Some commentators tried to depoliticise the event by arguing that the fire may have been a human error. This view neglects decades worth of government failure with regards to Grenfell, council housing and to a great extent, housing policy. That may be the use of flammable cladding, the absence of fire sprinkler systems across tower blocks in the country or the dearth of affordable social housing. The latter was an issue born from the industrial-scale selling off of council housing under the ‘right to buy scheme’; all are problems that are inherent failures of central and local governance.
Housing policy intertwines organically with views of social class. ‘Poverty porn’, perpetuated by politicians and mass media across the UK alike, stems from a central thesis of shirkers. Continuing on, this is the idea of an apathetic, inattentive underclass of people that do not work or strive. As well as tensions between Kensington and Chelsea Tenant Management Organisation, this view helps to explain the consistent neglect of Grenfell Action Group’s pleas regarding the safety of the tower. Coupled with this was the rejection of COBRA meetings by Theresa May and her continued contempt in not meeting victims families in the immediate aftermath, ending in scathing criticism from residents.

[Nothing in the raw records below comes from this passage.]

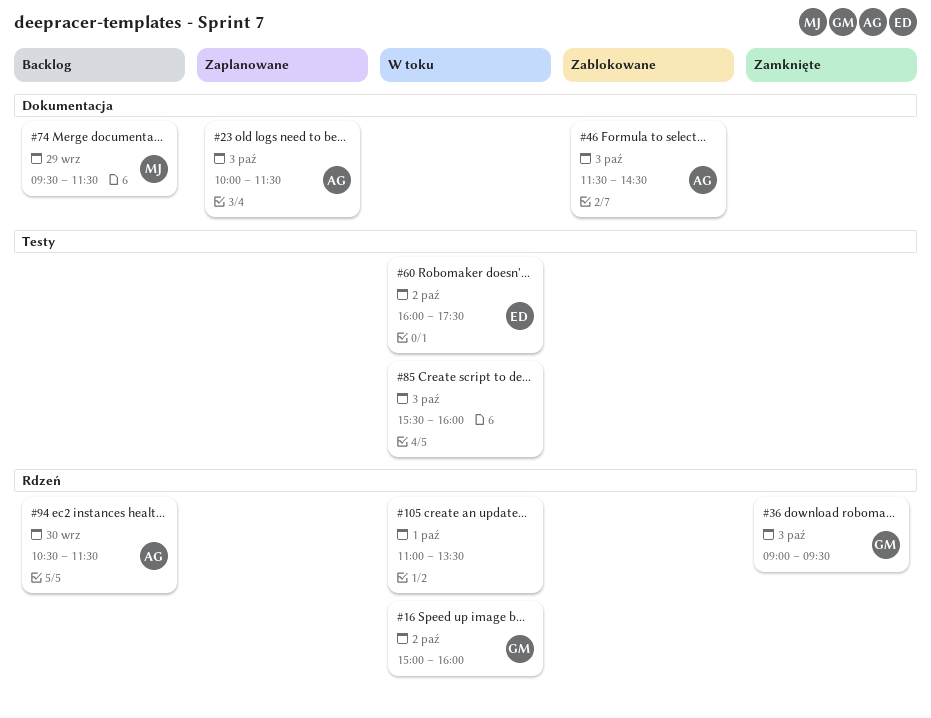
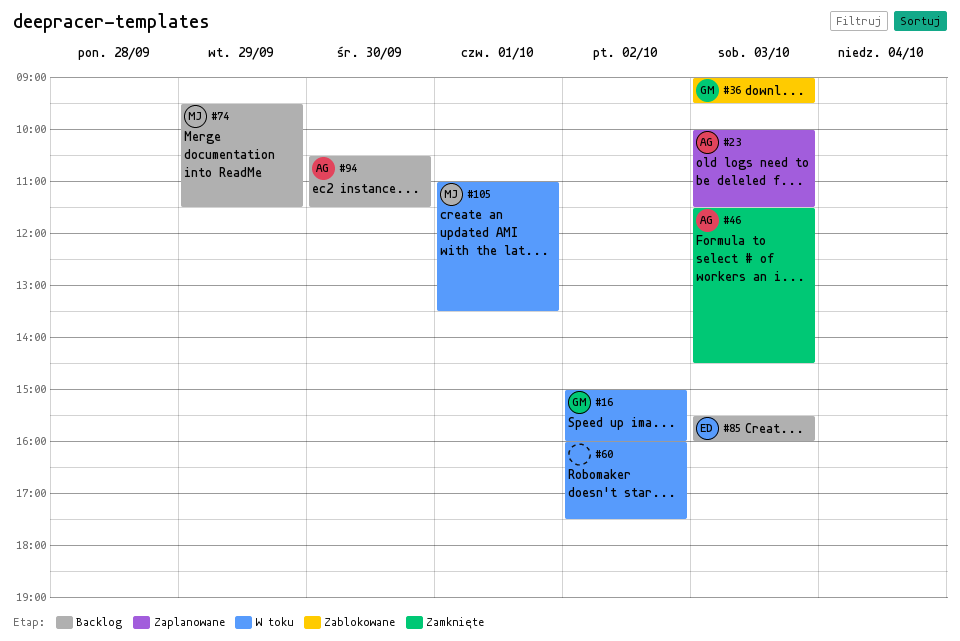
#36, status: Zamknięte -> Zablokowane
#46, status: Zablokowane -> Zamknięte
#60, owner: ED -> none
#85, status: W toku -> Backlog
#85, owner: none -> ED
#105, owner: none -> MJ

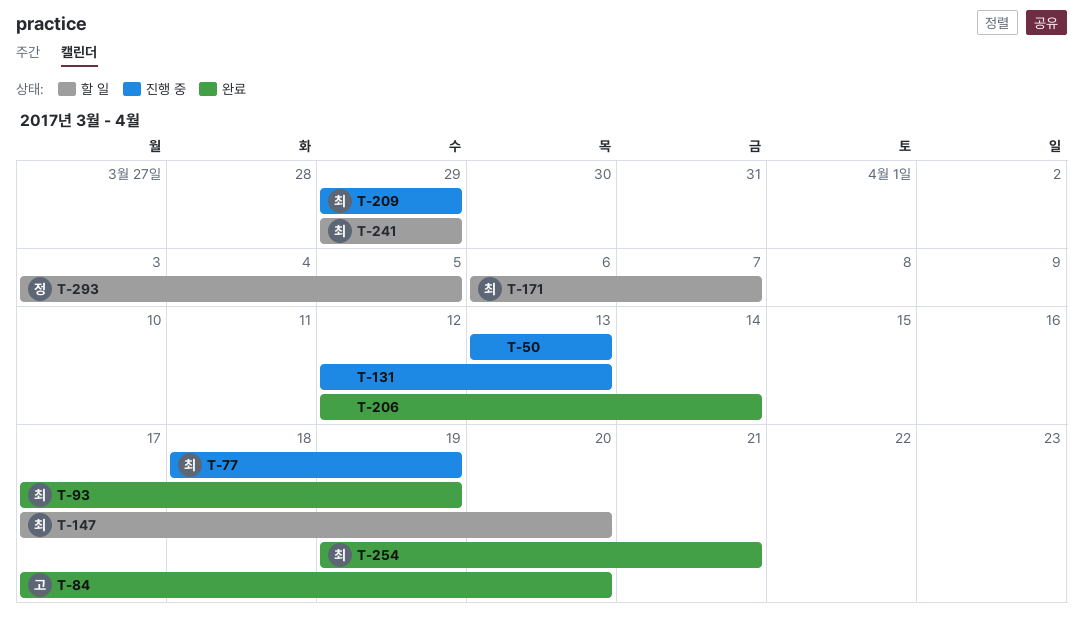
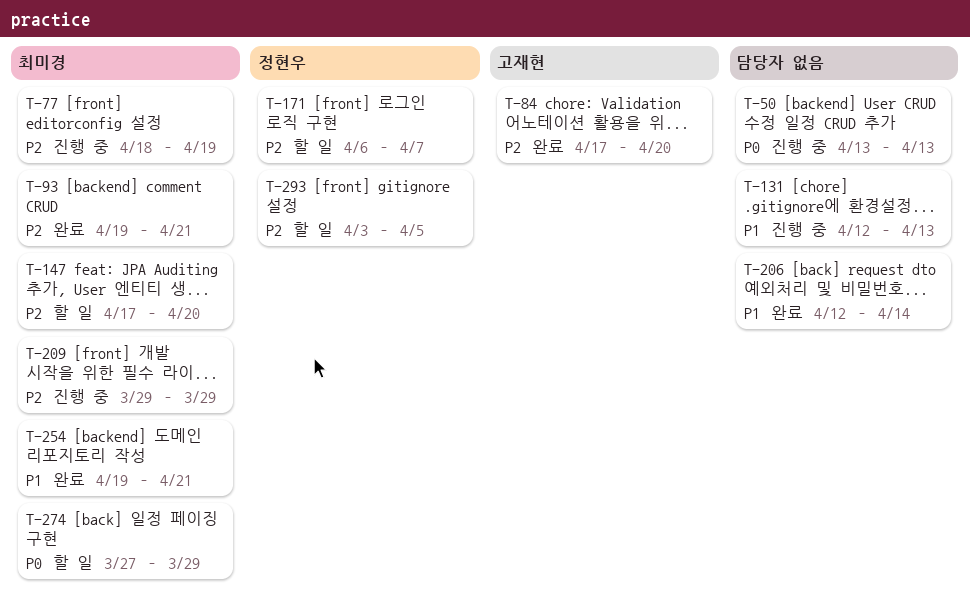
T-93, start: Apr 17 -> Apr 19
T-93, due: Apr 19 -> Apr 21
T-171, owner: 최미경 -> 정현우
T-241: present -> none
T-274: none -> present

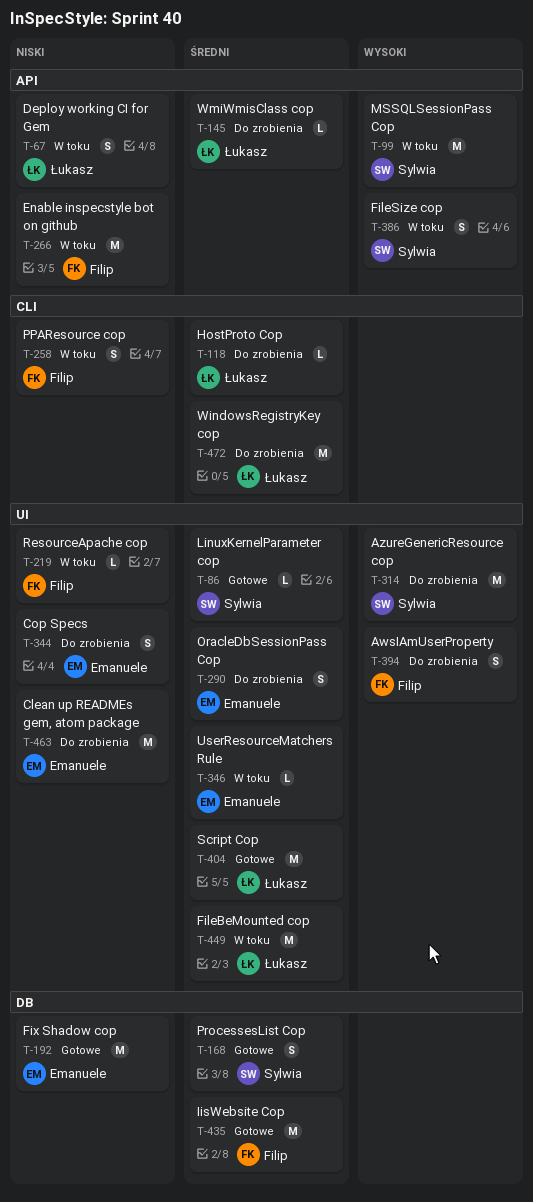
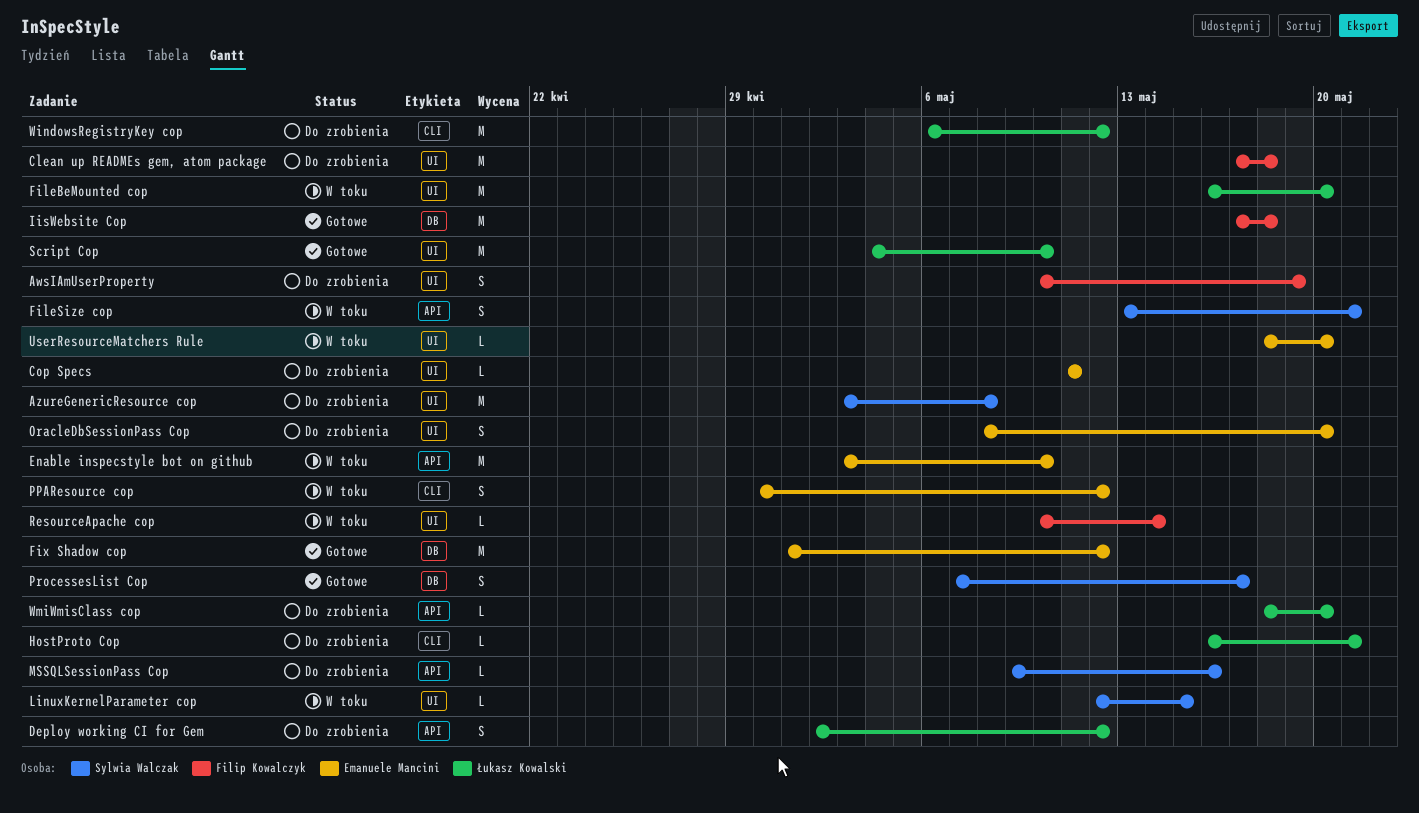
Clean up READMEs gem, atom package, owner: Emanuele Mancini -> Filip Kowalczyk
Cop Specs, estimate: S -> L
Deploy working CI for Gem, status: W toku -> Do zrobienia
Enable inspecstyle bot on github, owner: Filip Kowalczyk -> Emanuele Mancini
LinuxKernelParameter cop, status: Gotowe -> W toku
MSSQLSessionPass Cop, status: W toku -> Do zrobienia
MSSQLSessionPass Cop, estimate: M -> L
PPAResource cop, owner: Filip Kowalczyk -> Emanuele Mancini

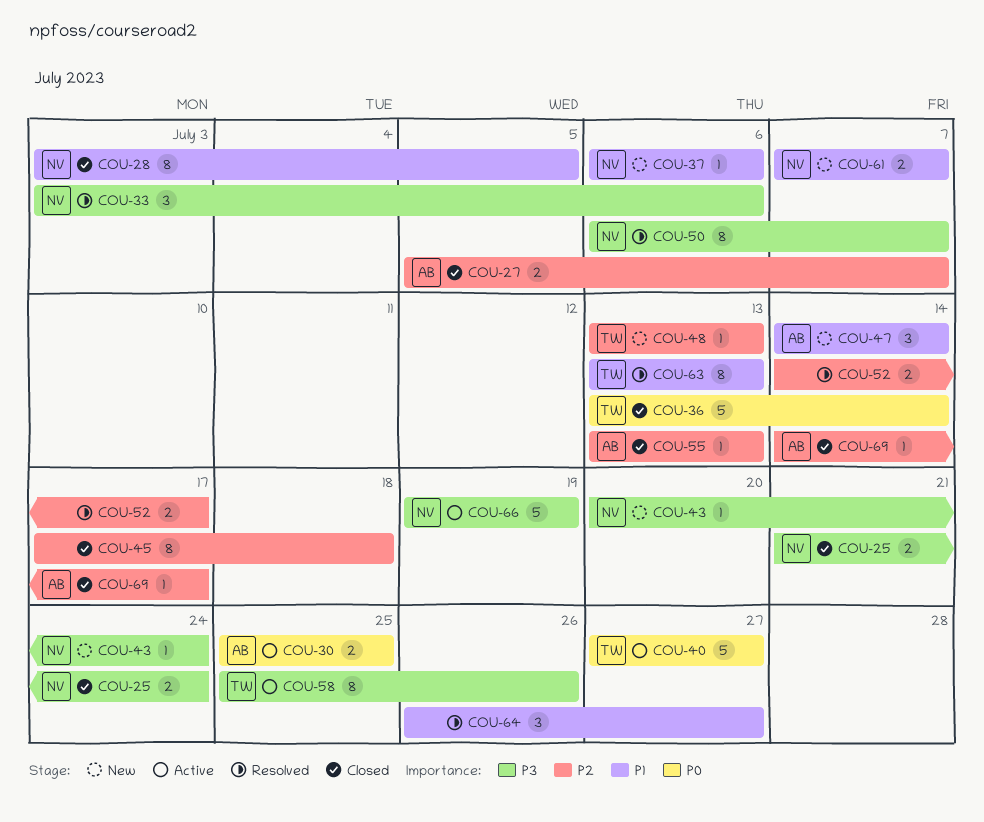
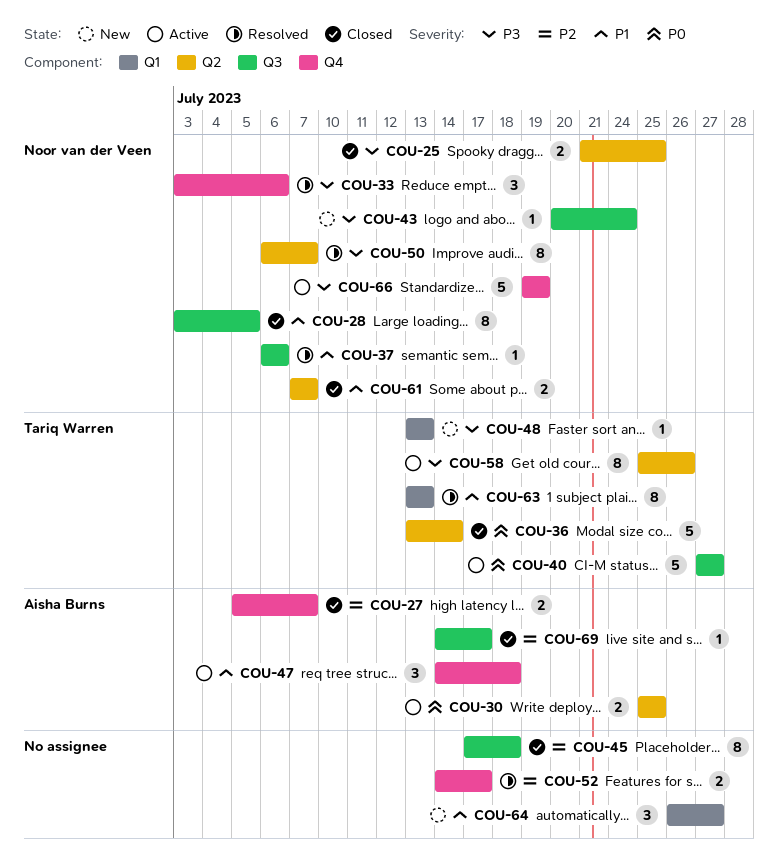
COU-25, due: Jul 24 -> Jul 25
COU-37, status: New -> Resolved
COU-47, status: New -> Active
COU-47, due: Jul 14 -> Jul 18
COU-48, priority: P2 -> P3
COU-55: present -> none
COU-61, status: New -> Closed
COU-64, status: Resolved -> New

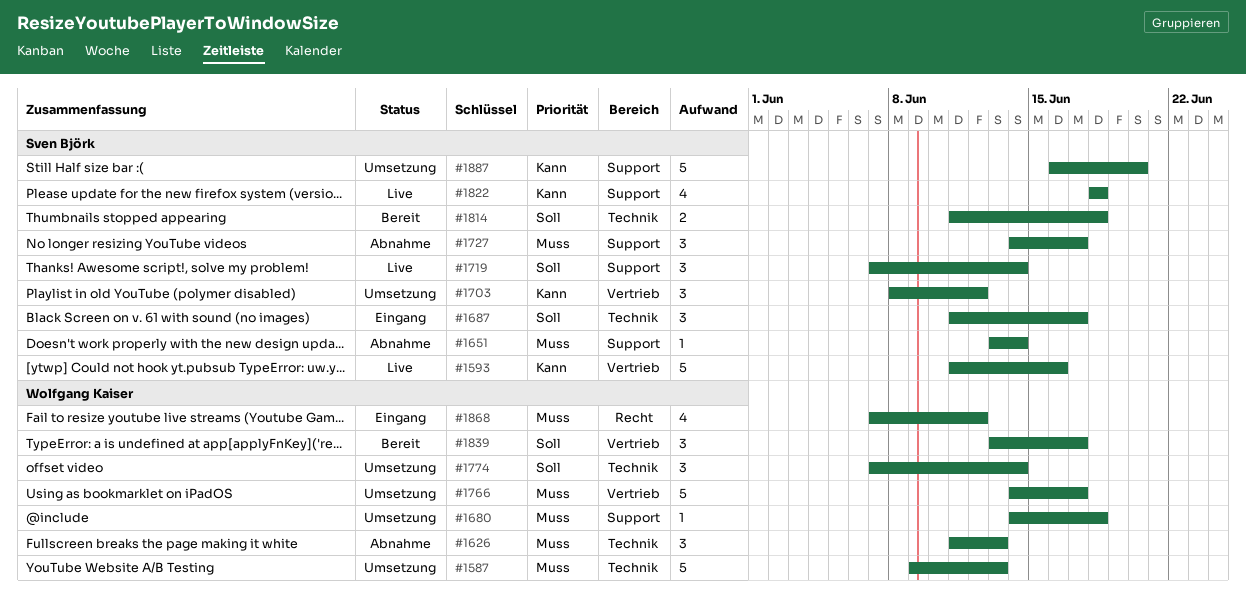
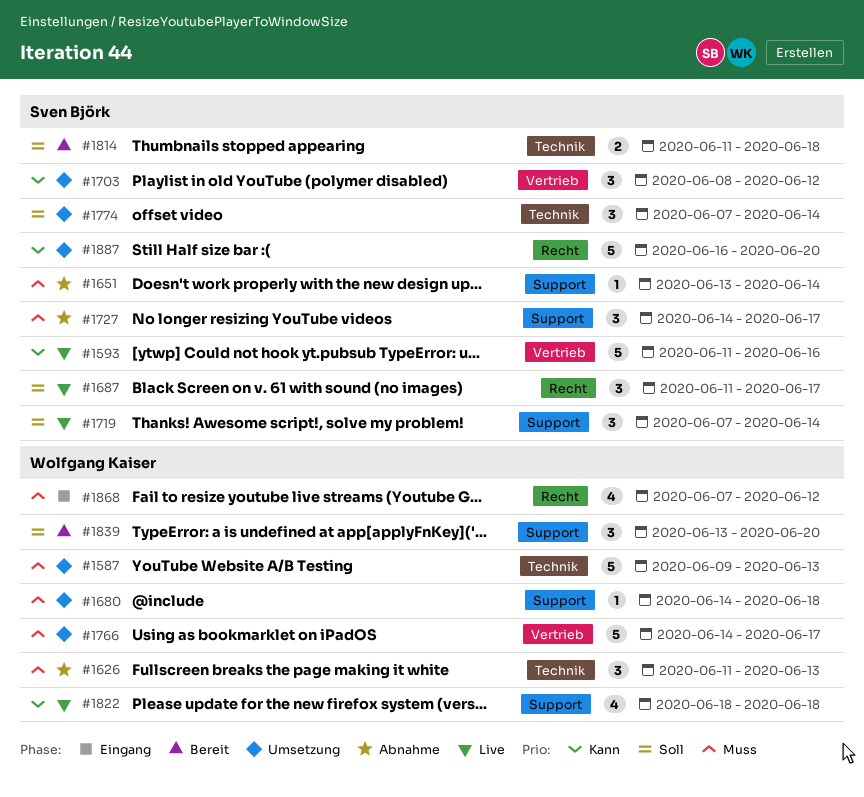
#1687, status: Eingang -> Live
#1687, label: Technik -> Recht
#1774, owner: Wolfgang Kaiser -> Sven Björk
#1822, owner: Sven Björk -> Wolfgang Kaiser
#1839, label: Vertrieb -> Support
#1839, due: Jun 17 -> Jun 20
#1887, label: Support -> Recht

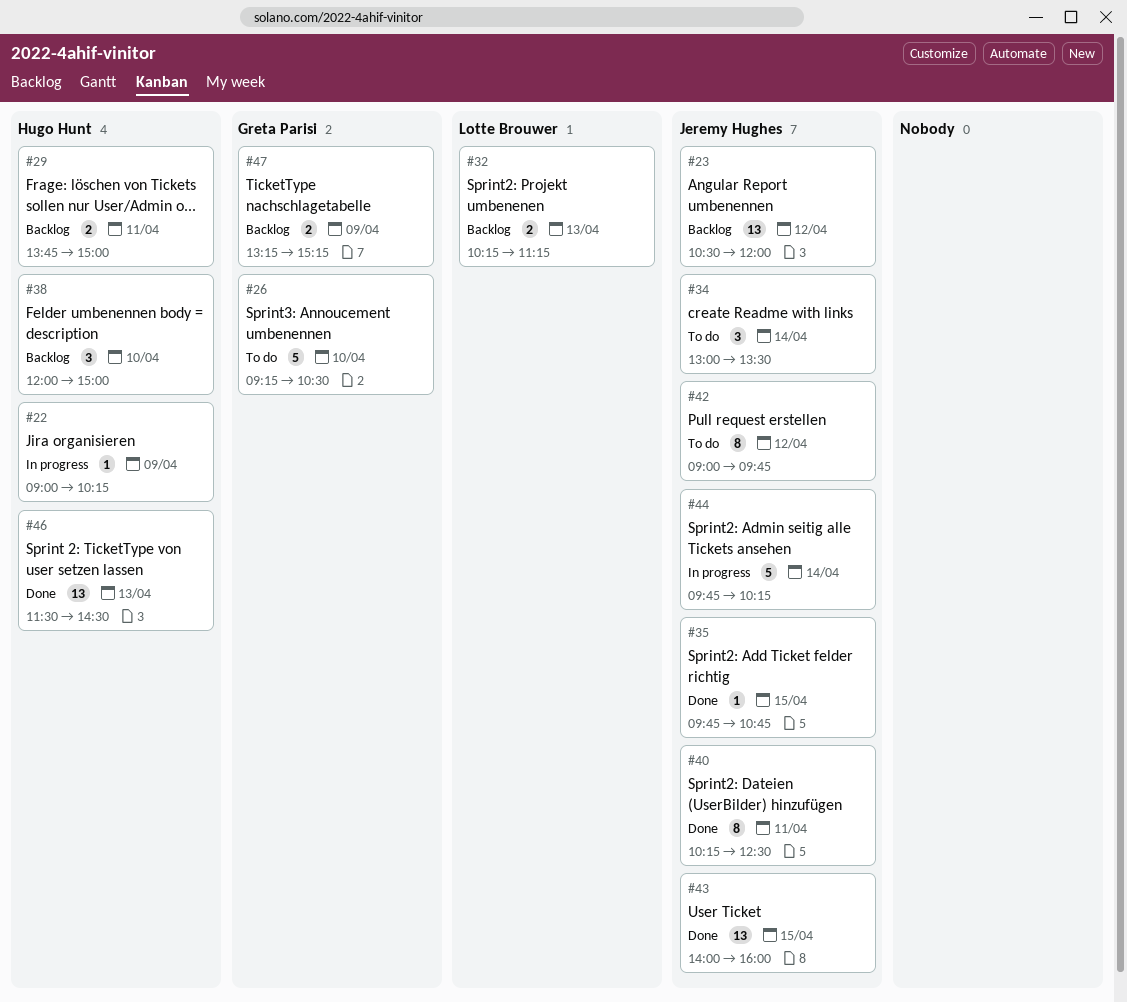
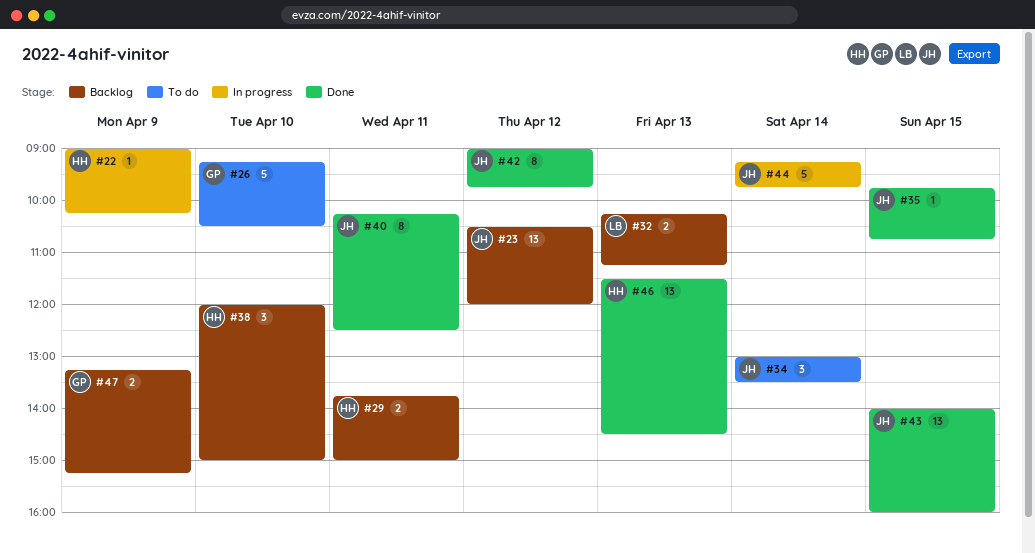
#42, status: To do -> Done
#44, begins: 09:45 -> 09:15
#44, ends: 10:15 -> 09:45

Views of those who live on tower blocks and social housing are also at the mercy of government agenda. Continually, since the Thatcher years of privatisation, rampant deregulation regarding housing has removed vital safety provisions. New regulations have also ensured watering down and vagueness of safety provision, with them now being open to the manipulation and contusion of the political climate. This precarious push towards lowering costs at the expense of regulation is referenced by Jose Terero, a fire safety expert who spoke to the Grenfell Inquiry in phase one of its proceedings. He stated that there is a need to shift from a culture that inappropriately trivialises ‘compliance’ to a culture that recognises complexity in ‘compliance’ and therefore values ‘competency, performance and quality’.
Theresa May has since been praised in bringing about the potential to produce ‘a new age of building for homes.’ Action including the Social Housing Green Paper, attempting to rid the stigma of social housing and tower blocks is admirable, but when events take place that undermines this such as the effigy burning of a Grenfell recreation, it is clear to see much work is to be done. Nonetheless, there have been useful steps taken in unshackling local government by allowing them to borrow against the Housing Revenue Accounts. There has also been a £2bn spending pot earmarked for affordable housing. Swiftly after the policy was made, however, local council leaders from Lincolnshire (currently building less than 20 homes a year) to Nottinghamshire (a relative success story building around 200 homes a year currently) stated that it was not enough money for supply to meet demand. More radical ideas, such as councils’ renting unused property, known as ‘sweating’ have been rejected fervently by the government.
It was in 1990 that former Labour Prime Minister James Callaghan noted that, ‘There are times, perhaps once every 30 years, when there is a sea change in politics’. Whether this and the problems the Conservative minority government are facing during Brexit signal a shift in the emphasis of policies created remains to be seen. I for one, am sceptical.